::: Material to process

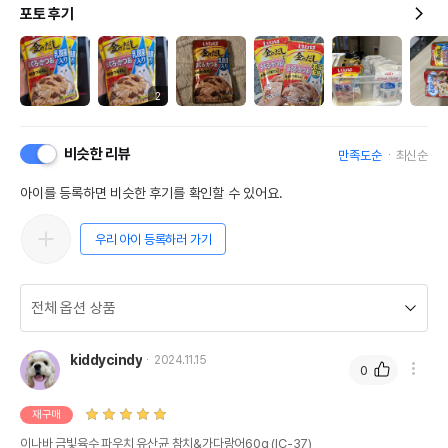
포토 후기
2
비슷한 리뷰
만족도순
최신순
아이를 등록하면 비슷한 후기를 확인할 수 있어요.
우리 아이 등록하러 가기
kiddycindy
2024.11.15
0
재구매
이나바 금빛육수 파우치 유산균 참치&가다랑어60g (IC-37)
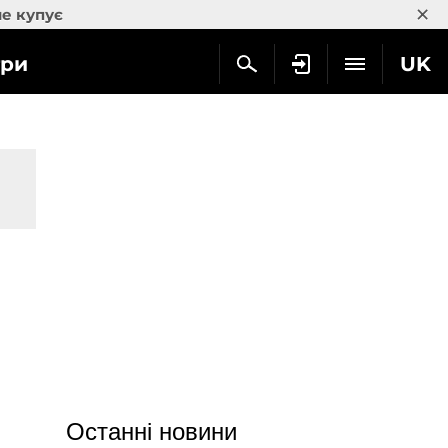
×
не купує
гри
UK
Останні новини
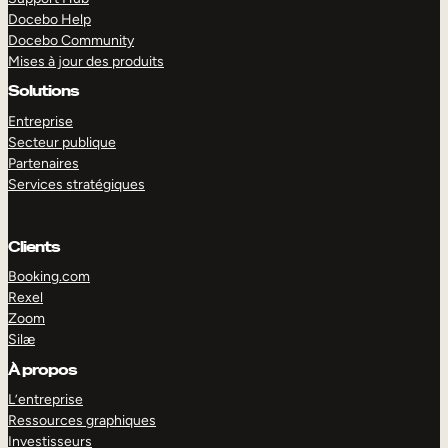
Docebo Help
Docebo Community
Mises à jour des produits
Solutions
Entreprise
Secteur publique
Partenaires
Services stratégiques
Clients
Booking.com
Rexel
Zoom
Silæ
EXPLORER
DÉMO
À propos
L’entreprise
Ressources graphiques
Investisseurs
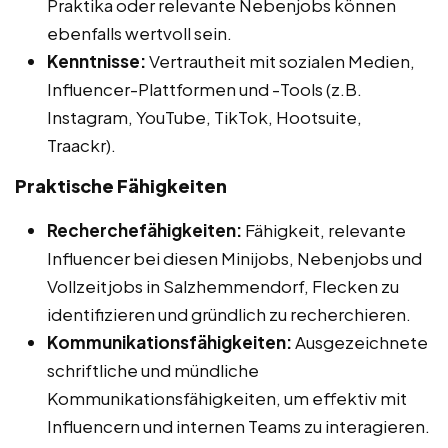
Praktika oder relevante Nebenjobs können
ebenfalls wertvoll sein.
Kenntnisse:
Vertrautheit mit sozialen Medien,
Influencer-Plattformen und -Tools (z.B.
Instagram, YouTube, TikTok, Hootsuite,
Traackr).
Praktische Fähigkeiten
Recherchefähigkeiten:
Fähigkeit, relevante
Influencer bei diesen Minijobs, Nebenjobs und
Vollzeitjobs in Salzhemmendorf, Flecken zu
identifizieren und gründlich zu recherchieren.
Kommunikationsfähigkeiten:
Ausgezeichnete
schriftliche und mündliche
Kommunikationsfähigkeiten, um effektiv mit
Influencern und internen Teams zu interagieren.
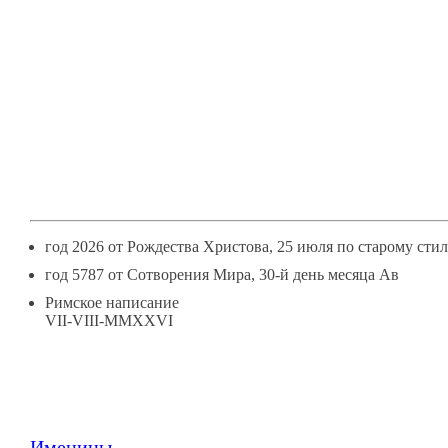
7
АВГУСТЯ
год 2026 от Рождества Христова, 25 июля по старому сти
год 5787 от Сотворения Мира, 30-й день месяца Ав
Римское написание
VII-VIII-MMXXVI
Именины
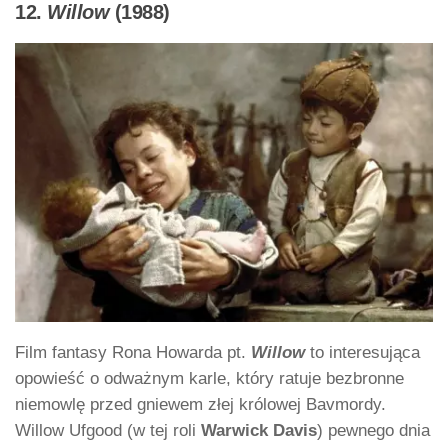
12.
Willow
(1988)
Film fantasy Rona Howarda pt.
Willow
to interesująca
opowieść o odważnym karle, który ratuje bezbronne
niemowlę przed gniewem złej królowej Bavmordy.
Willow Ufgood (w tej roli
Warwick Davis
) pewnego dnia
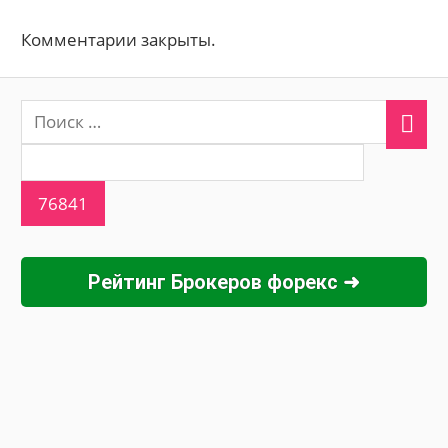
Комментарии закрыты.
Рейтинг Брокеров форекс ➜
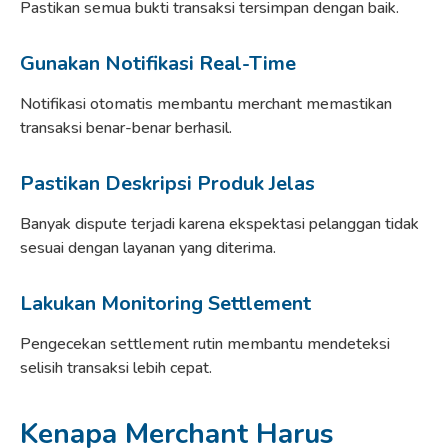
Pastikan semua bukti transaksi tersimpan dengan baik.
Gunakan Notifikasi Real-Time
Notifikasi otomatis membantu merchant memastikan
transaksi benar-benar berhasil.
Pastikan Deskripsi Produk Jelas
Banyak dispute terjadi karena ekspektasi pelanggan tidak
sesuai dengan layanan yang diterima.
Lakukan Monitoring Settlement
Pengecekan settlement rutin membantu mendeteksi
selisih transaksi lebih cepat.
Kenapa Merchant Harus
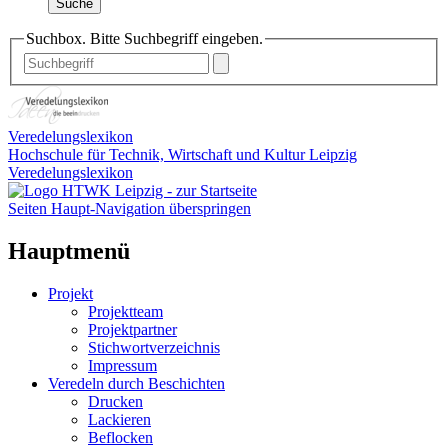
Suche
Suchbox. Bitte Suchbegriff eingeben.
Veredelungslexikon
Hochschule für Technik, Wirtschaft und Kultur Leipzig
Veredelungslexikon
Seiten Haupt-Navigation überspringen
Hauptmenü
Projekt
Projektteam
Projektpartner
Stichwortverzeichnis
Impressum
Veredeln durch Beschichten
Drucken
Lackieren
Beflocken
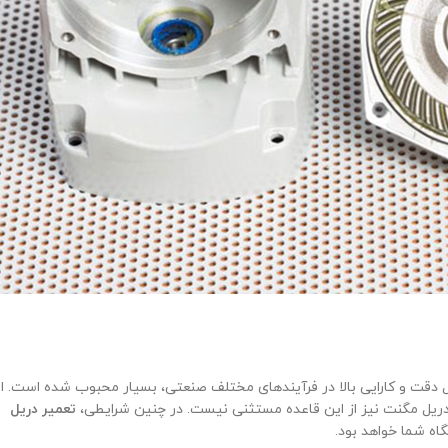
یل دقت و کارایی بالا در فرآیندهای مختلف صنعتی، بسیار محبوب شده است. ام
ریل مگنت نیز از این قاعده مستثنی نیست. در چنین شرایطی،
تعمیر دریل
اه شما خواهد بود.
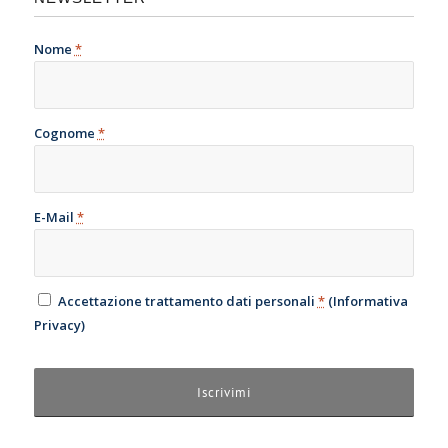
Nome
*
Cognome
*
E-Mail
*
Accettazione trattamento dati personali
*
(
Informativa
Privacy
)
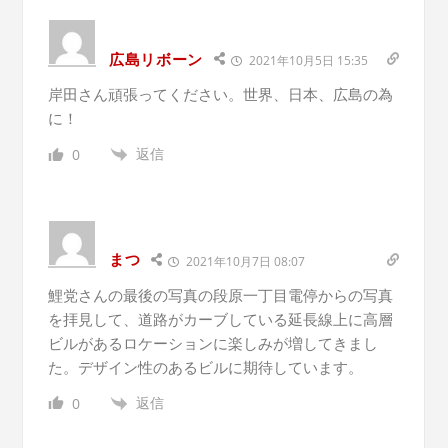
広島リボーン
2021年10月5日 15:35
岸田さん頑張ってください。世界、日本、広島の為
に！
返信
0
まつ
2021年10月7日 08:07
鯉党さんの最後の写真の段原一丁目電停からの写真
を拝見して、道路がカーブしている延長線上に高層
ビルがあるロケーションに楽しみが増してきまし
た。デザイン性のあるビルに期待しています。
返信
0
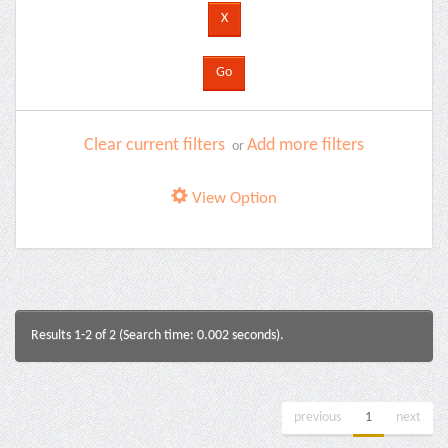
Clear current filters
Add more filters
or
View Option
Results 1-2 of 2 (Search time: 0.002 seconds).
previous
1
next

::::::

Please convert every line of text in the material above into a Markdown table with the columns Row and Line, numbering the rows and leaving out blank lines. Don't include the pictures in the table.

Exercise solution:
| Row | Line |
|---|---|
| 1 | 포토 후기 |
| 2 | 2 |
| 3 | 비슷한 리뷰 |
| 4 | 만족도순 |
| 5 | 최신순 |
| 6 | 아이를 등록하면 비슷한 후기를 확인할 수 있어요. |
| 7 | 우리 아이 등록하러 가기 |
| 8 | kiddycindy |
| 9 | 2024.11.15 |
| 10 | 0 |
| 11 | 재구매 |
| 12 | 이나바 금빛육수 파우치 유산균 참치&가다랑어60g (IC-37) |
| 13 | × |
| 14 | не купує |
| 15 | гри |
| 16 | UK |
| 17 | Останні новини |
| 18 | Docebo Help |
| 19 | Docebo Community |
| 20 | Mises à jour des produits |
| 21 | Solutions |
| 22 | Entreprise |
| 23 | Secteur publique |
| 24 | Partenaires |
| 25 | Services stratégiques |
| 26 | Clients |
| 27 | Booking.com |
| 28 | Rexel |
| 29 | Zoom |
| 30 | Silæ |
| 31 | EXPLORER |
| 32 | DÉMO |
| 33 | À propos |
| 34 | L’entreprise |
| 35 | Ressources graphiques |
| 36 | Investisseurs |
| 37 | Praktika oder relevante Nebenjobs können |
| 38 | ebenfalls wertvoll sein. |
| 39 | Kenntnisse: |
| 40 | Vertrautheit mit sozialen Medien, |
| 41 | Influencer-Plattformen und -Tools (z.B. |
| 42 | Instagram, YouTube, TikTok, Hootsuite, |
| 43 | Traackr). |
| 44 | Praktische Fähigkeiten |
| 45 | Recherchefähigkeiten: |
| 46 | Fähigkeit, relevante |
| 47 | Influencer bei diesen Minijobs, Nebenjobs und |
| 48 | Vollzeitjobs in Salzhemmendorf, Flecken zu |
| 49 | identifizieren und gründlich zu recherchieren. |
| 50 | Kommunikationsfähigkeiten: |
| 51 | Ausgezeichnete |
| 52 | schriftliche und mündliche |
| 53 | Kommunikationsfähigkeiten, um effektiv mit |
| 54 | Influencern und internen Teams zu interagieren. |
| 55 | 7 |
| 56 | АВГУСТЯ |
| 57 | год 2026 от Рождества Христова, 25 июля по старому сти |
| 58 | год 5787 от Сотворения Мира, 30-й день месяца Ав |
| 59 | Римское написание |
| 60 | VII-VIII-MMXXVI |
| 61 | Именины |
| 62 | 12. |
| 63 | Willow |
| 64 | (1988) |
| 65 | Film fantasy Rona Howarda pt. |
| 66 | Willow |
| 67 | to interesująca |
| 68 | opowieść o odważnym karle, który ratuje bezbronne |
| 69 | niemowlę przed gniewem złej królowej Bavmordy. |
| 70 | Willow Ufgood (w tej roli |
| 71 | Warwick Davis |
| 72 | ) pewnego dnia |
| 73 | Комментарии закрыты. |
| 74 | Рейтинг Брокеров форекс ➜ |
| 75 | Pastikan semua bukti transaksi tersimpan dengan baik. |
| 76 | Gunakan Notifikasi Real-Time |
| 77 | Notifikasi otomatis membantu merchant memastikan |
| 78 | transaksi benar-benar berhasil. |
| 79 | Pastikan Deskripsi Produk Jelas |
| 80 | Banyak dispute terjadi karena ekspektasi pelanggan tidak |
| 81 | sesuai dengan layanan yang diterima. |
| 82 | Lakukan Monitoring Settlement |
| 83 | Pengecekan settlement rutin membantu mendeteksi |
| 84 | selisih transaksi lebih cepat. |
| 85 | Kenapa Merchant Harus |
| 86 | Suche |
| 87 | Suchbox. Bitte Suchbegriff eingeben. |
| 88 | Veredelungslexikon |
| 89 | Hochschule für Technik, Wirtschaft und Kultur Leipzig |
| 90 | Veredelungslexikon |
| 91 | Seiten Haupt-Navigation überspringen |
| 92 | Hauptmenü |
| 93 | Projekt |
| 94 | Projektteam |
| 95 | Projektpartner |
| 96 | Stichwortverzeichnis |
| 97 | Impressum |
| 98 | Veredeln durch Beschichten |
| 99 | Drucken |
| 100 | Lackieren |
| 101 | Beflocken |
| 102 | یل دقت و کارایی بالا در فرآیندهای مختلف صنعتی، بسیار محبوب شده است. ام |
| 103 | ریل مگنت نیز از این قاعده مستثنی نیست. در چنین شرایطی، |
| 104 | تعمیر دریل |
| 105 | اه شما خواهد بود. |
| 106 | Nome |
| 107 | * |
| 108 | Cognome |
| 109 | * |
| 110 | E-Mail |
| 111 | * |
| 112 | Accettazione trattamento dati personali |
| 113 | * |
| 114 | ( |
| 115 | Informativa |
| 116 | Privacy |
| 117 | ) |
| 118 | 広島リボーン |
| 119 | 2021年10月5日 15:35 |
| 120 | 岸田さん頑張ってください。世界、日本、広島の為 |
| 121 | に！ |
| 122 | 返信 |
| 123 | 0 |
| 124 | まつ |
| 125 | 2021年10月7日 08:07 |
| 126 | 鯉党さんの最後の写真の段原一丁目電停からの写真 |
| 127 | を拝見して、道路がカーブしている延長線上に高層 |
| 128 | ビルがあるロケーションに楽しみが増してきまし |
| 129 | た。デザイン性のあるビルに期待しています。 |
| 130 | 返信 |
| 131 | 0 |
| 132 | Clear current filters |
| 133 | Add more filters |
| 134 | or |
| 135 | View Option |
| 136 | Results 1-2 of 2 (Search time: 0.002 seconds). |
| 137 | previous |
| 138 | 1 |
| 139 | next |